Symphony No. 7

Sinfonie Nr. 7, Deep Sea (2008 - 2011)

This symphony is dedicated to our distant relatives living in the deep sea. All known living organisms are built using the information stored in the DNA. The DNA consists of two long polymers of simple four unites called nucleotides. For more information see here.

I. Allegretto, Dumbo-squid [1] is living in the deep sea down 300 to 5000 m. It is not well known what he is doing there. What looks for a human being as a black sinister world might be for the Dumbo like living in a kind of a ghost train. He is able to ignite his own light as it is the case for 90 % of the deep sea creatures. But as a living animal he needs food, a mate, has to escape predators. If I listen to my music I never need any picture but writing music, a picture (in this case Dumbo) may well give some hints or ideas. The first four measures as well as the instrumentation of the symphony is shown here: Sin7101.GIF (page no. 1). My program ScoreEd4 I use to edit the hand written notes does not play the music. I have to do it myself. 

II. Lento, Bolinopsis sp. [2], 20 cm. Bolino, as I call him,  is a completely transparent jellyfish living down there somewhere. This new found creature is not as peaceful as it looks like. He ingests small copepods (Ruderfusskrebse), small shrimps and even other jellyfish. He may also have these terrible sting weapons. Some species of jellyfish are even very dangerous for humans. They cannot swim very fast. But nevertheless are very successful. For more information about jellyfish see here. The first page of this movement is shown here: Sin7201.GIF.

III. Allegro vivace, Histioteuthis sp. [3], 25 cm. I describe here as before only the "actor", Histioteuthis sp., and not the music itself. Histio as I call him is living in a depth between 400 and 1200 m. He possesses sophisticated bioluminescent light organs. The duration and intensity of the light-emitting photophores are regulated with filters, reflectors and "eyelids" corresponding to the depth and the light from the environment. They even can be shut down entirely. That is really amazing. The first page of this movement is shown here: Sin7301.GIF.

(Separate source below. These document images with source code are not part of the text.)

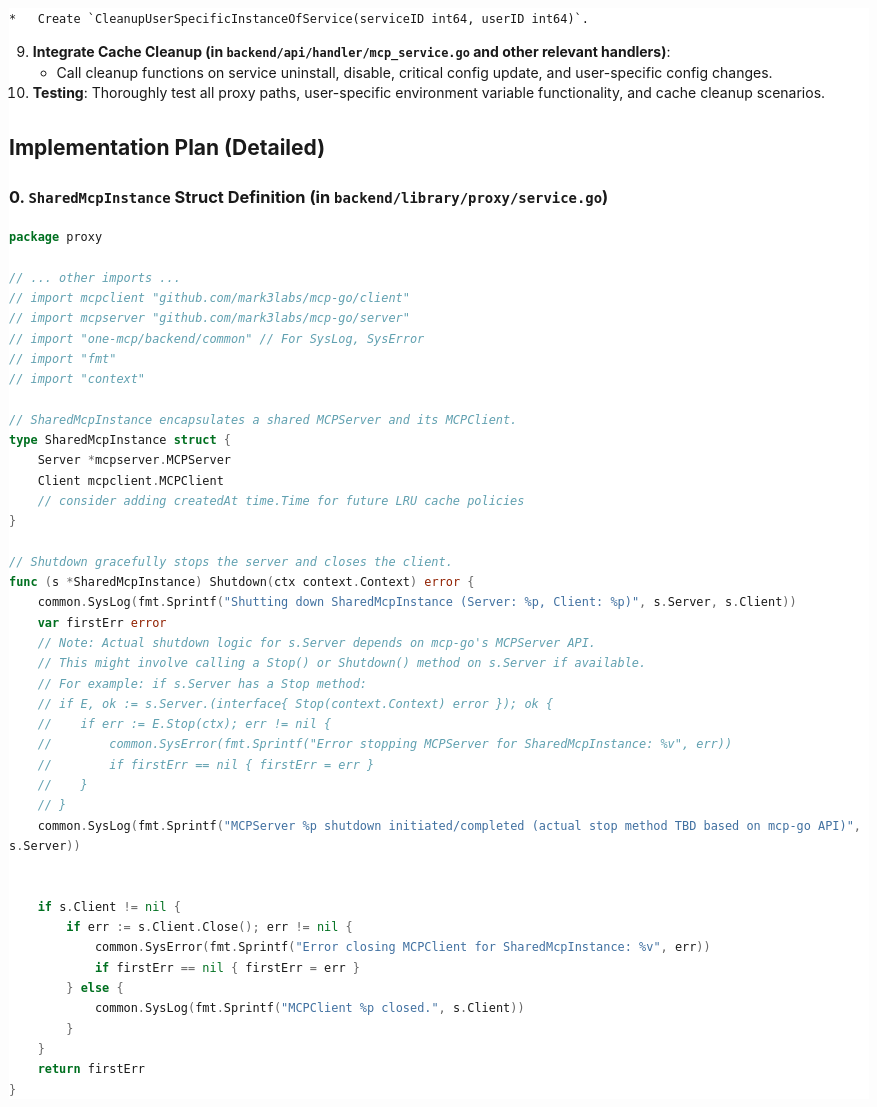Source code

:     *   Create `CleanupUserSpecificInstanceOfService(serviceID int64, userID int64)`.
9.  **Integrate Cache Cleanup (in `backend/api/handler/mcp_service.go` and other relevant handlers)**:
    *   Call cleanup functions on service uninstall, disable, critical config update, and user-specific config changes.
10. **Testing**: Thoroughly test all proxy paths, user-specific environment variable functionality, and cache cleanup scenarios.

## Implementation Plan (Detailed)

### 0. `SharedMcpInstance` Struct Definition (in `backend/library/proxy/service.go`)
```go
package proxy

// ... other imports ...
// import mcpclient "github.com/mark3labs/mcp-go/client"
// import mcpserver "github.com/mark3labs/mcp-go/server"
// import "one-mcp/backend/common" // For SysLog, SysError
// import "fmt"
// import "context"

// SharedMcpInstance encapsulates a shared MCPServer and its MCPClient.
type SharedMcpInstance struct {
	Server *mcpserver.MCPServer
	Client mcpclient.MCPClient
	// consider adding createdAt time.Time for future LRU cache policies
}

// Shutdown gracefully stops the server and closes the client.
func (s *SharedMcpInstance) Shutdown(ctx context.Context) error {
	common.SysLog(fmt.Sprintf("Shutting down SharedMcpInstance (Server: %p, Client: %p)", s.Server, s.Client))
	var firstErr error
	// Note: Actual shutdown logic for s.Server depends on mcp-go's MCPServer API.
	// This might involve calling a Stop() or Shutdown() method on s.Server if available.
	// For example: if s.Server has a Stop method:
	// if E, ok := s.Server.(interface{ Stop(context.Context) error }); ok {
	//    if err := E.Stop(ctx); err != nil {
	//        common.SysError(fmt.Sprintf("Error stopping MCPServer for SharedMcpInstance: %v", err))
	//        if firstErr == nil { firstErr = err }
	//    }
	// }
	common.SysLog(fmt.Sprintf("MCPServer %p shutdown initiated/completed (actual stop method TBD based on mcp-go API)", s.Server))


	if s.Client != nil {
		if err := s.Client.Close(); err != nil {
			common.SysError(fmt.Sprintf("Error closing MCPClient for SharedMcpInstance: %v", err))
			if firstErr == nil { firstErr = err }
		} else {
			common.SysLog(fmt.Sprintf("MCPClient %p closed.", s.Client))
		}
	}
	return firstErr
}
```
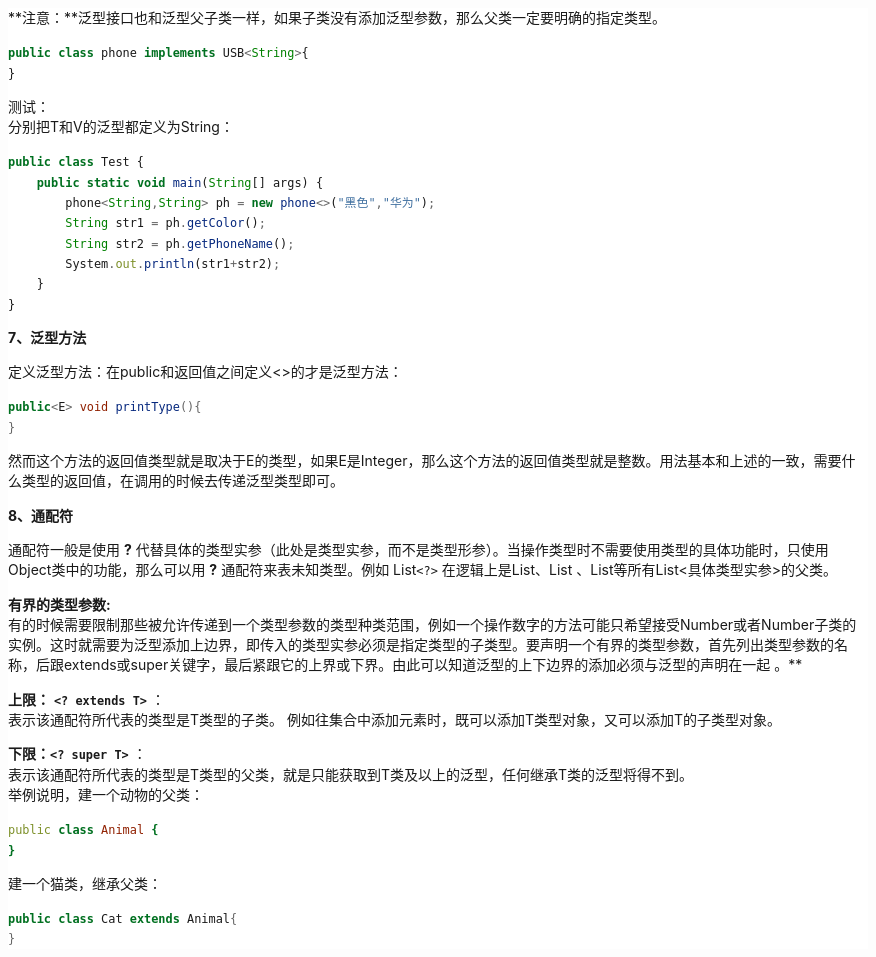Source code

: **注意：**泛型接口也和泛型父子类一样，如果子类没有添加泛型参数，那么父类一定要明确的指定类型。

```typescript
public class phone implements USB<String>{
}
```

测试：  
分别把T和V的泛型都定义为String：

```typescript
public class Test {
    public static void main(String[] args) {
        phone<String,String> ph = new phone<>("黑色","华为");
        String str1 = ph.getColor();
        String str2 = ph.getPhoneName();
        System.out.println(str1+str2);
    }
}
```

**7、泛型方法**

定义泛型方法：在public和返回值之间定义<>的才是泛型方法：

```cs
public<E> void printType(){
}
```

然而这个方法的返回值类型就是取决于E的类型，如果E是Integer，那么这个方法的返回值类型就是整数。用法基本和上述的一致，需要什么类型的返回值，在调用的时候去传递泛型类型即可。

**8、通配符**

通配符一般是使用 **?** 代替具体的类型实参（此处是类型实参，而不是类型形参）。当操作类型时不需要使用类型的具体功能时，只使用Object类中的功能，那么可以用 **?** 通配符来表未知类型。例如 List`<?>` 在逻辑上是List、List 、List等所有List<具体类型实参>的父类。

**有界的类型参数:**  
有的时候需要限制那些被允许传递到一个类型参数的类型种类范围，例如一个操作数字的方法可能只希望接受Number或者Number子类的实例。这时就需要为泛型添加上边界，即传入的类型实参必须是指定类型的子类型。要声明一个有界的类型参数，首先列出类型参数的名称，后跟extends或super关键字，最后紧跟它的上界或下界。由此可以知道泛型的上下边界的添加必须与泛型的声明在一起 。**

**上限：** **`<? extends T>`** ：  
表示该通配符所代表的类型是T类型的子类。 例如往集合中添加元素时，既可以添加T类型对象，又可以添加T的子类型对象。

**下限：`<? super T>`** ：  
表示该通配符所代表的类型是T类型的父类，就是只能获取到T类及以上的泛型，任何继承T类的泛型将得不到。  
举例说明，建一个动物的父类：

```ruby
public class Animal {
}
```

建一个猫类，继承父类：

```java
public class Cat extends Animal{
}
```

IV. Lento, Enypniastes eximia [4], 35 cm. This deep water sea cucumber, I call him Enypnia, lives between 500 to 5000 m below sea level and belongs to a small group of free swimming sea cucumbers. It swims slowly and gracefully sometimes way above the sea bottom. Since the animal is transparent one is able to recognize its inner organs from the outside. I don't know if the light comes from the animal itself or rather from the flashlight of the photographer. It looks pretty strange and one doesn't belief that it belongs to the echinoderms like the sea urchins. The first page of this movement is shown here: Sin7401.GIF.

V. Allegro vivace, Paraeuchaeta barbata [5], 12 mm. This copepod (german: Ruderfusskrebs) lives between 200 and 1500 m below sea level. Copepods typically 1 to 2 mm long are usually the dominant members of zooplankton in the ocean and in fresh water. The large pair of antennae are the main source of propulsion, beating like oars to pull the animal through the water. Paraeuchaeta barbata is a predator and my feed on their smaller relatives. See also the interesting article Copepod in Wikipedia. First page here: Sin7501.GIF.

VI. Allegro vivace, Mesonychoteuthis homitoni [6], 9 m !! This huge squid lives up to 2200 m below sea level. The arms and tentacles staffed with hundreds of rotating hooks makes him a dangerous predator. A real monster! He has been chosen as the last actor in this deep sea world. First page here: Sin7601.GIF.

Die Partitur ist fertig. Die Orchesterstimmen fehlen noch. Contact me.

References

  1. Claire Nouvian, “The Deep”, p. 207, Knesebeck Verlag, München, 2006.
  2. Claire Nouvian, “The Deep”, p. 255, Knesebeck Verlag, München, 2006.
  3. Claire Nouvian, “The Deep”, p. 78, Knesebeck Verlag, München, 2006.
  4. Claire Nouvian, “The Deep”, p. 250, Knesebeck Verlag, München, 2006.
  5. Claire Nouvian, “The Deep”, p. 27, Knesebeck Verlag, München, 2006.
  6. Claire Nouvian, “The Deep”, p. 123, Knesebeck Verlag, München, 2006.